**Input records:**
- Opening Delimiter -

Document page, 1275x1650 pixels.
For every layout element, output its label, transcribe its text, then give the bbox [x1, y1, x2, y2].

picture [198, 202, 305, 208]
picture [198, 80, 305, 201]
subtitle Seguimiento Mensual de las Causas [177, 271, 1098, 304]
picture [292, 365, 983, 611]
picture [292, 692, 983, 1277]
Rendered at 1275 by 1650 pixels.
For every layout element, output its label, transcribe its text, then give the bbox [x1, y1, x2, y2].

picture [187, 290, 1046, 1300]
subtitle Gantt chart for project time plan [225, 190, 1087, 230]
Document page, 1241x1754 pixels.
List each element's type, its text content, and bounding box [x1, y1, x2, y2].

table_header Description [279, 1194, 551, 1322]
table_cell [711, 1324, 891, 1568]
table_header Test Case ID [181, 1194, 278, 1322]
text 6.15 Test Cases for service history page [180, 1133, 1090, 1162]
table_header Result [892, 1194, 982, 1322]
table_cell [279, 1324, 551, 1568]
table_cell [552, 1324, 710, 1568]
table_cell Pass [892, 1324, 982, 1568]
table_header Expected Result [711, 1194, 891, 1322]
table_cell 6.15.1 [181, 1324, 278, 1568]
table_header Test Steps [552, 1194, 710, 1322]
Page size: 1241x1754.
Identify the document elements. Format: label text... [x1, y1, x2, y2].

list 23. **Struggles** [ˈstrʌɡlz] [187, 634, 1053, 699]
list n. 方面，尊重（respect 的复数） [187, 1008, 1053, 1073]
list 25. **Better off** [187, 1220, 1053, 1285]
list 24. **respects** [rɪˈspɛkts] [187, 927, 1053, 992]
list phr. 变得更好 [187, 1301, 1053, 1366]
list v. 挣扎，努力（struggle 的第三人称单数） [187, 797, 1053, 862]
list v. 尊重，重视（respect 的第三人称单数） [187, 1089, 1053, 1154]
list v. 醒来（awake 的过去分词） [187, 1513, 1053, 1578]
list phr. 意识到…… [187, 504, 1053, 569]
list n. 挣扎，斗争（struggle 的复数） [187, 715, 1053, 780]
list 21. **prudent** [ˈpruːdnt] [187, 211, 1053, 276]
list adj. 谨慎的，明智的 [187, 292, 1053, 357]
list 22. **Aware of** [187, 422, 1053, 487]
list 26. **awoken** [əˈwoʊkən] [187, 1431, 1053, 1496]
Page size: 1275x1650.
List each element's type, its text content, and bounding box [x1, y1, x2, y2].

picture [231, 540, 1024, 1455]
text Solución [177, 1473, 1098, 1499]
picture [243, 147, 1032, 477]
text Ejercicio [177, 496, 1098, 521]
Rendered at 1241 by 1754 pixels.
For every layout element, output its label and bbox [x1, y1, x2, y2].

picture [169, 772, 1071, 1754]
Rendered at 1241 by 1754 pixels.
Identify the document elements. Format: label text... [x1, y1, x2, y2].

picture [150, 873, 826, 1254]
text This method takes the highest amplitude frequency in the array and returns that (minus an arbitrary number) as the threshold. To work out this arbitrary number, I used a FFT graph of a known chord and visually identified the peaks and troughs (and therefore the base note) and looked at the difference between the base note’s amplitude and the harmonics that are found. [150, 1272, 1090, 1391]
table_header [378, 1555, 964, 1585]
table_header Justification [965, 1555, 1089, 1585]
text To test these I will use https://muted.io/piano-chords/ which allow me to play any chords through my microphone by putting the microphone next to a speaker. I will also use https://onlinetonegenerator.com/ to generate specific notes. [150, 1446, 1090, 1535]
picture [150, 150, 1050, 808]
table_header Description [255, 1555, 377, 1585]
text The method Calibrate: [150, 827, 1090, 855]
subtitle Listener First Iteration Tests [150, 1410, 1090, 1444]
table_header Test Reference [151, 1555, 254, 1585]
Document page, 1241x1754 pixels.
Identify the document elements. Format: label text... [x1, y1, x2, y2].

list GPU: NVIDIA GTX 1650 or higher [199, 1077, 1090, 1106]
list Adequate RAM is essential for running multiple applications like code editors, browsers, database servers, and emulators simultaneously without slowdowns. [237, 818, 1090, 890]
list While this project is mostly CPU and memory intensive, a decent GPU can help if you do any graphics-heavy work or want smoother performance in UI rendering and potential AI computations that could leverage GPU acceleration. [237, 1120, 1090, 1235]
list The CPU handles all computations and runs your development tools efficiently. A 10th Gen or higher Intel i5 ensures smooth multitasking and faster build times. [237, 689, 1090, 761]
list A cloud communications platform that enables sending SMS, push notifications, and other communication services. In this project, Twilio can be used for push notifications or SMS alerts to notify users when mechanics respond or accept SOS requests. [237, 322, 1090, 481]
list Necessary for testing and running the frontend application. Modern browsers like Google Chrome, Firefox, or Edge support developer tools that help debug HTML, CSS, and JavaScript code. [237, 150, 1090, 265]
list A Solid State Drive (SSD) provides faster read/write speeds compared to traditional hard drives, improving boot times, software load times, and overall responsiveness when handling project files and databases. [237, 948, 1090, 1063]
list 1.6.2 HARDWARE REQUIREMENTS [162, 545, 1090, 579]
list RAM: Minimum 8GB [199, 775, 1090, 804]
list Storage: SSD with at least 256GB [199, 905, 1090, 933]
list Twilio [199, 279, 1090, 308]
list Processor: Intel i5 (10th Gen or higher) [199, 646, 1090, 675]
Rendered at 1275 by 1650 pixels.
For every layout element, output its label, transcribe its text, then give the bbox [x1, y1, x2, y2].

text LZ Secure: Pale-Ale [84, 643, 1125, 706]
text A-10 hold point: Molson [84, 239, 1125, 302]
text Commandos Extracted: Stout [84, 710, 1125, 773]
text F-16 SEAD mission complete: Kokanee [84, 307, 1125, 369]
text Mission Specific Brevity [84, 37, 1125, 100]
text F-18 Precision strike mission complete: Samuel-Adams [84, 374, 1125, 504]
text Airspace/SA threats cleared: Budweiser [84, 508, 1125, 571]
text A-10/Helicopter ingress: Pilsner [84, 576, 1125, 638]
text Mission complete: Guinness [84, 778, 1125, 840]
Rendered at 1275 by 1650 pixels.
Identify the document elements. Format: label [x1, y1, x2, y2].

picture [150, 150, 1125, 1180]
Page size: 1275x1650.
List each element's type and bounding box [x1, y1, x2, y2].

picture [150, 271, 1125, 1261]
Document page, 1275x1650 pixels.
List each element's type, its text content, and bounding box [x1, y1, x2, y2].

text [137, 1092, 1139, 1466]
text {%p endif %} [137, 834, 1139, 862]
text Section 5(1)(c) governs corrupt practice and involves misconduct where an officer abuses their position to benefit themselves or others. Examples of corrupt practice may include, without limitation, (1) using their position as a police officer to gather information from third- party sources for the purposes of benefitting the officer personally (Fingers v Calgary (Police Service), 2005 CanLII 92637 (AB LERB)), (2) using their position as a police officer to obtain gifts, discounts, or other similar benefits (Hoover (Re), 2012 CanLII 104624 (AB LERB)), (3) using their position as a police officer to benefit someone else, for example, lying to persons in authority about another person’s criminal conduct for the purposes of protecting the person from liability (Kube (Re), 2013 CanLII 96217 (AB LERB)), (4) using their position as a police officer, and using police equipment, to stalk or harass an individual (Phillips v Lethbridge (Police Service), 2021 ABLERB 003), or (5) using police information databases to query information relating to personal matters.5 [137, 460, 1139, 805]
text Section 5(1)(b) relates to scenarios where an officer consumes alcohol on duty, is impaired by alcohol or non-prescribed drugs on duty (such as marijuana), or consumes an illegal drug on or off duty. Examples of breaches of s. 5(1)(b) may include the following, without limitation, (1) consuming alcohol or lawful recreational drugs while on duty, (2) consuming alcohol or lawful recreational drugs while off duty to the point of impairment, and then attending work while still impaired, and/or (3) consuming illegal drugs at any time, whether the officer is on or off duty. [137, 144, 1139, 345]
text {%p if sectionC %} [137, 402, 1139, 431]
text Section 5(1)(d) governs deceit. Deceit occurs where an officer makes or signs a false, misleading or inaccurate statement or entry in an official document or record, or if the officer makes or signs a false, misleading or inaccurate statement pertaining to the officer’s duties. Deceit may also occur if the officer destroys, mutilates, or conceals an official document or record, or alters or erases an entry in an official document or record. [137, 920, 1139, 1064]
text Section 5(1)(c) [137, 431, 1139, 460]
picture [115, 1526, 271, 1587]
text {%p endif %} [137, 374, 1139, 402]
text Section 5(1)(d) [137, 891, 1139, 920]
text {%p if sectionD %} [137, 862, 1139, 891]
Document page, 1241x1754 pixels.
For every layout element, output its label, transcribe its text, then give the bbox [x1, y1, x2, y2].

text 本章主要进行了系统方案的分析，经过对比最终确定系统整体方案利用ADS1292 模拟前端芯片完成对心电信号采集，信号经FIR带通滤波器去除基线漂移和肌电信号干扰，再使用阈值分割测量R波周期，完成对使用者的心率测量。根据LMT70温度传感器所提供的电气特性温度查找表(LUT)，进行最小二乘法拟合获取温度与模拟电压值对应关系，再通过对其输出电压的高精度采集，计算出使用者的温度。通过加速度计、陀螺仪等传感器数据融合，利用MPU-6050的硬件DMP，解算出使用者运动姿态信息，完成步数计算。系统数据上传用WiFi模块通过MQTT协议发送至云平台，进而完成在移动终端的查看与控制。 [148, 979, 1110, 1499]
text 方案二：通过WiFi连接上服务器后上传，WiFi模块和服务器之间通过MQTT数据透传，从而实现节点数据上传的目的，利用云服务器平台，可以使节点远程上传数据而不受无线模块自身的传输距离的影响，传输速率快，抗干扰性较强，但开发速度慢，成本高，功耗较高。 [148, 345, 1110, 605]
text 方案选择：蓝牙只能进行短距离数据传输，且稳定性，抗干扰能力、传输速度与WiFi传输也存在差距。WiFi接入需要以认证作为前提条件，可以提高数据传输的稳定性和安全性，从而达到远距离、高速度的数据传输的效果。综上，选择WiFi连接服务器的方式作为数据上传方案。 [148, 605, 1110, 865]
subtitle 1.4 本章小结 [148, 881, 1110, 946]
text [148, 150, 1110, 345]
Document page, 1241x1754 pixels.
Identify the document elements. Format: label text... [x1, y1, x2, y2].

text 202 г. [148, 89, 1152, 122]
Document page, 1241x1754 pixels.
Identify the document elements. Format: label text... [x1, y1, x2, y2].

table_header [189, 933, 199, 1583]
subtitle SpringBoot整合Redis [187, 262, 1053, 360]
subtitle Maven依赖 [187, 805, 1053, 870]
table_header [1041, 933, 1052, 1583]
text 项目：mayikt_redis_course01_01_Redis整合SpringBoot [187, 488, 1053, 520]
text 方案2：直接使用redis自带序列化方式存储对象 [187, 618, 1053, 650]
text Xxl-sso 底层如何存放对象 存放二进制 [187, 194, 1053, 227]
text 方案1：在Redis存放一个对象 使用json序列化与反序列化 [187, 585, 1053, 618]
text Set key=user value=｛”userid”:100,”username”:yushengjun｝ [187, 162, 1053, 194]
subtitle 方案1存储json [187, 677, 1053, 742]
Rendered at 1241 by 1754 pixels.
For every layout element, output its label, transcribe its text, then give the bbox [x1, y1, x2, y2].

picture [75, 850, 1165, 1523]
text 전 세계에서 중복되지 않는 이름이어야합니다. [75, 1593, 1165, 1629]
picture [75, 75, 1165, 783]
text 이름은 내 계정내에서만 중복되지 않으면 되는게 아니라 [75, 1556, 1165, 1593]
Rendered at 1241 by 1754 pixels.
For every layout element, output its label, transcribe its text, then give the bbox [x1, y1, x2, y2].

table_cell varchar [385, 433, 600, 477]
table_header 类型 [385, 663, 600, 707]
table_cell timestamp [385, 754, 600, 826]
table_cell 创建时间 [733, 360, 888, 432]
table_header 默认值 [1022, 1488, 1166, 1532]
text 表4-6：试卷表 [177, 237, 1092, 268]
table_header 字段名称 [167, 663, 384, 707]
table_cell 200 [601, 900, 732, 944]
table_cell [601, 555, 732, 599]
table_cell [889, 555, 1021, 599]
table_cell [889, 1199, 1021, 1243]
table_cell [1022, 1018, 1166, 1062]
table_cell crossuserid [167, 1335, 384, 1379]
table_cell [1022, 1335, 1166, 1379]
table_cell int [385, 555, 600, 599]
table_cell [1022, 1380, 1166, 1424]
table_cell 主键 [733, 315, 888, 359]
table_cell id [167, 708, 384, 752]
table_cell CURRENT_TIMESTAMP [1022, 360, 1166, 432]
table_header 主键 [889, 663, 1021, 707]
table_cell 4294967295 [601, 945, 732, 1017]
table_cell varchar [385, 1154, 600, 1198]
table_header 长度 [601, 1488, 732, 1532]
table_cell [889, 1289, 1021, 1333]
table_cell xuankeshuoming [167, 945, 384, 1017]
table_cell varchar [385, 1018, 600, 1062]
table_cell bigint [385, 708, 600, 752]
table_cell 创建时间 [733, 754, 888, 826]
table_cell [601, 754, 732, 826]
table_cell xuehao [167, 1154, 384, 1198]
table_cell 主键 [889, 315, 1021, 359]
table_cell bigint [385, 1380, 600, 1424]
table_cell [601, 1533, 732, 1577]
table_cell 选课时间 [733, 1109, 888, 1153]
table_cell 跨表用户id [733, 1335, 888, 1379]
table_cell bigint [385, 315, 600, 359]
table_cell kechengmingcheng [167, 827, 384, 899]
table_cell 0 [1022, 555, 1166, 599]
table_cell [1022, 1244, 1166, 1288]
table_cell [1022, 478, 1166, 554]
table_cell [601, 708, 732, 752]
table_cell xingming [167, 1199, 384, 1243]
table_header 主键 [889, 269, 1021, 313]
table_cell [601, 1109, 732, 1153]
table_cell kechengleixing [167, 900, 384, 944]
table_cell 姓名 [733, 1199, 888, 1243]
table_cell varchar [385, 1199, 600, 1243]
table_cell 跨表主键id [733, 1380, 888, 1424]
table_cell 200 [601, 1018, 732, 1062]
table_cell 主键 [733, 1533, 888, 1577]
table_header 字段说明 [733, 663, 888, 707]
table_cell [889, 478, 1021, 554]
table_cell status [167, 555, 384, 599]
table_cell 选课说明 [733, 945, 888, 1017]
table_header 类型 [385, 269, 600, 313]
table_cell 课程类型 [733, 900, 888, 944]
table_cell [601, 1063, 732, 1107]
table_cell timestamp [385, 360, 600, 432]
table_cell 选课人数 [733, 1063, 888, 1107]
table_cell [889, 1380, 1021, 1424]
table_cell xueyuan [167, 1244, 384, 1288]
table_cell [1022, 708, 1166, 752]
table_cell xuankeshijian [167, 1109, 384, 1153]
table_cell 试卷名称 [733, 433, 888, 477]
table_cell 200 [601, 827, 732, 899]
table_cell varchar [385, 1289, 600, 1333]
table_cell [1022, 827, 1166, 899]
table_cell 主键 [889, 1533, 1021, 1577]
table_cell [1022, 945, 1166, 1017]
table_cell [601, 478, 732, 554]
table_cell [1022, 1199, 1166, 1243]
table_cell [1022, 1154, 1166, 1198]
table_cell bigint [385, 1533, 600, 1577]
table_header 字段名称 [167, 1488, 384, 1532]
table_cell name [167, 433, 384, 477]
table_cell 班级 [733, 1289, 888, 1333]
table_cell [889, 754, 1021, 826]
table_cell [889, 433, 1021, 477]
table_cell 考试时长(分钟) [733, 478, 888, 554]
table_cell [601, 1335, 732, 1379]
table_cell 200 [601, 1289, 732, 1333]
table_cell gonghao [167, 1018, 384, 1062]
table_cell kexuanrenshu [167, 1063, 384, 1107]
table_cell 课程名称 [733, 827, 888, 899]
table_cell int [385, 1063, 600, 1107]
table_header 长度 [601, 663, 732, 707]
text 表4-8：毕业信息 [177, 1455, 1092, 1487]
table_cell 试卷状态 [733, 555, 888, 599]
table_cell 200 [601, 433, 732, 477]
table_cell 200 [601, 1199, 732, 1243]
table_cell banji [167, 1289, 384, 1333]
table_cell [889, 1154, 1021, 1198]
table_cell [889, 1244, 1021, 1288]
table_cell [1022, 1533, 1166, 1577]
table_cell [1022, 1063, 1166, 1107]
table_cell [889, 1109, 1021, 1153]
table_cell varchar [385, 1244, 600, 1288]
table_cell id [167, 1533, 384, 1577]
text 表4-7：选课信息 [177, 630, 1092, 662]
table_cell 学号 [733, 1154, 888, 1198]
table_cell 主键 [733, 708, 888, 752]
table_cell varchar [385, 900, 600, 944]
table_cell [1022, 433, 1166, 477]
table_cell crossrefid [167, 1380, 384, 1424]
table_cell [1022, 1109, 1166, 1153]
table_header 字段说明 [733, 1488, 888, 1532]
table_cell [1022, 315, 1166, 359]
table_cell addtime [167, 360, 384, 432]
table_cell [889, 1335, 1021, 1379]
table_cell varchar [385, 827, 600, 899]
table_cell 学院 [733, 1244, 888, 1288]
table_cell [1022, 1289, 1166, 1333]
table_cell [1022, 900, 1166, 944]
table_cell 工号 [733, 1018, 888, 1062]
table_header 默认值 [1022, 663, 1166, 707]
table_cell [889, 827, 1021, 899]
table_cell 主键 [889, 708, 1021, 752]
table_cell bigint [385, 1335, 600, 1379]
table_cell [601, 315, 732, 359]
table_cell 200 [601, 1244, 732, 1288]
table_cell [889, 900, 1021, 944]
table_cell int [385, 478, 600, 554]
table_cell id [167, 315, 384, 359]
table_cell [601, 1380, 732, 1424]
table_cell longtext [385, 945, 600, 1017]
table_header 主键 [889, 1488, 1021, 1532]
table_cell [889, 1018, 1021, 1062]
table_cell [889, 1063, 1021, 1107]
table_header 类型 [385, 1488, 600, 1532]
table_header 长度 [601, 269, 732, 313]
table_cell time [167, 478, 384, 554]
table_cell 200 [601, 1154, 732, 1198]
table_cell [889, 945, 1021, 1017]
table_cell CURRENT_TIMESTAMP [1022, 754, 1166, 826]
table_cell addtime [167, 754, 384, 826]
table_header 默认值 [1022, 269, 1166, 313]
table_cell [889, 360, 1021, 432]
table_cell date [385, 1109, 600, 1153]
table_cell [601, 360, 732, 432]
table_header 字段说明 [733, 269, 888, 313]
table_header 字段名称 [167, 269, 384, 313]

- Closing Delimiter -

The first line of the data, the line with "Page size: 1241x1754.", and all lines in between are to be copied exactly. Leave out everything else.

**Output of the exercise:**
Document page, 1275x1650 pixels.
For every layout element, output its label, transcribe its text, then give the bbox [x1, y1, x2, y2].

picture [198, 202, 305, 208]
picture [198, 80, 305, 201]
subtitle Seguimiento Mensual de las Causas [177, 271, 1098, 304]
picture [292, 365, 983, 611]
picture [292, 692, 983, 1277]
Rendered at 1275 by 1650 pixels.
For every layout element, output its label, transcribe its text, then give the bbox [x1, y1, x2, y2].

picture [187, 290, 1046, 1300]
subtitle Gantt chart for project time plan [225, 190, 1087, 230]
Document page, 1241x1754 pixels.
List each element's type, its text content, and bounding box [x1, y1, x2, y2].

table_header Description [279, 1194, 551, 1322]
table_cell [711, 1324, 891, 1568]
table_header Test Case ID [181, 1194, 278, 1322]
text 6.15 Test Cases for service history page [180, 1133, 1090, 1162]
table_header Result [892, 1194, 982, 1322]
table_cell [279, 1324, 551, 1568]
table_cell [552, 1324, 710, 1568]
table_cell Pass [892, 1324, 982, 1568]
table_header Expected Result [711, 1194, 891, 1322]
table_cell 6.15.1 [181, 1324, 278, 1568]
table_header Test Steps [552, 1194, 710, 1322]
Page size: 1241x1754.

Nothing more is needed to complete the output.